Decayed Gentry.-" It happened in the reign of King James, when Henry Earl of Huntingdon was Lieutenant of Leicestershire, that a labourer's son in that county was pressed into the wars; as I take it, to go over with Count Mansfield. The old man at Leicester requested his son might be discharged, as being the only staff of his age, who by his industry maintained him and his mother. The Earl demanded his name, which the man for a long time was loth to tell (as suspecting it a fault for so poor a man to confess the truth), at last he told his name was Hastings. “ Cousin Hastings,” said the Earl,

we cannot all be top branches of the tree, though we all spring from the same root; your son, my kinsman, shall not be pressed.” So good was the meeting of modesty in a poor, with courtesy in an honourable person, and gentry ! believe in both. And I have reason to believe, that some who justly own the surnames and blood of Bohuns, Mortimers, and Plantagenets (though ignorant of their own extractions), are hid in the heap of common people, where they find that under a thatched cottage, which some of their ancestors could not enjoy in a leaded castle, contentment, with quiet and security."-Worthies. Art. Of Shire-Reeves or Shiriffes.

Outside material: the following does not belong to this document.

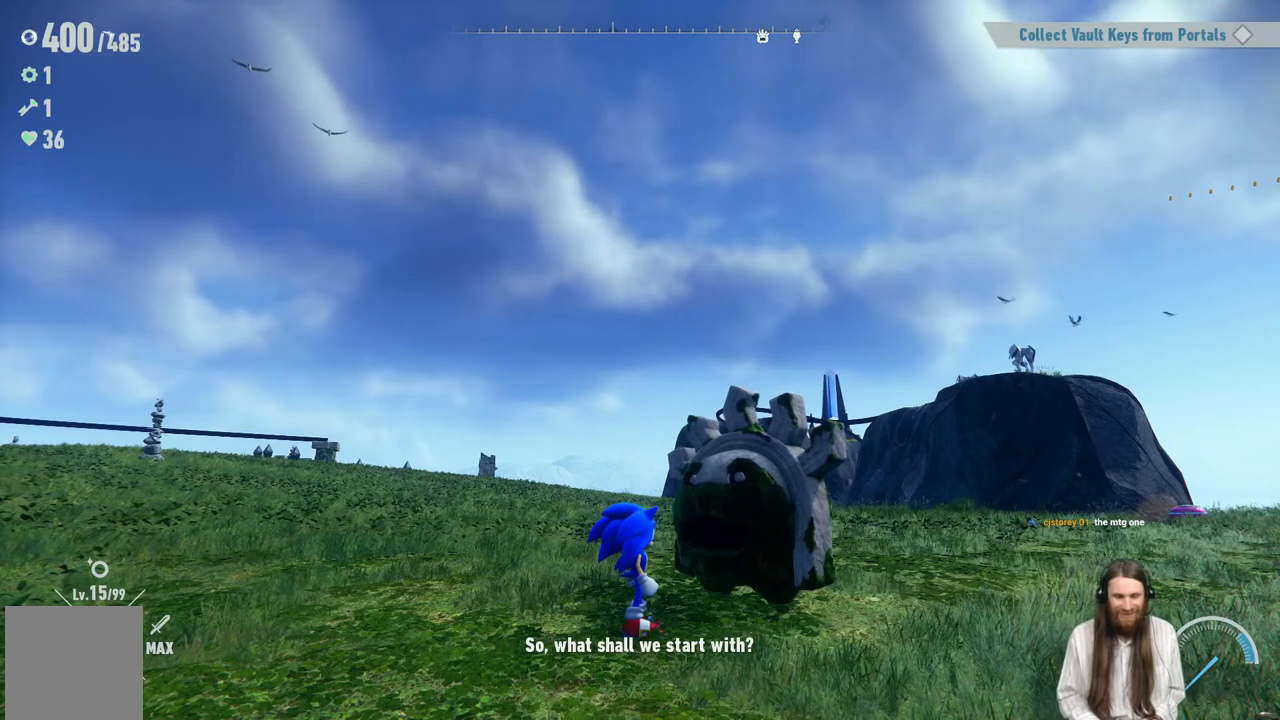
{"buttons": [], "left_stick": "center", "right_stick": "center", "events": []}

Tenderness of Conscience in a Tradesman. Thomas Curson, born in Allhallows, Lombardstreet, armourer, dwelt without Bishopsgate. It happened that a staye-player borrowed a rusty musket, which had lain long leger in his shop :. now though his part were comical, he therewith acted an unexpected tragedy, killing one of the standers by, the gun casually going off on the stage, which he suspected not to be charged. O the difference of divers men in the tenderness of their consciences; some are scarce touched with a wound, whilst others are wounded with a touch therein. This poor armourer was highly afflicted therewith, though done against his will, yea without his knowledge, in his absence, by another, out of mere chance. Hereupon he resolved to give all his estate to pious uses : no sooner had he gotten a round sum, but presently he posted with it in his apron to the Court of Aldermen,

and was in pain till by their direction he had settled it for the relief of poor in his own and other parishes, and disposed of some hundreds of pounds accordingly, as I am credibly informed by the then churchwardens of the said parish. Thus as he conceived himself casually (though at a great distance) to have occasioned the death of one, he was the immediate and direct cause of giving a comfortable living to many."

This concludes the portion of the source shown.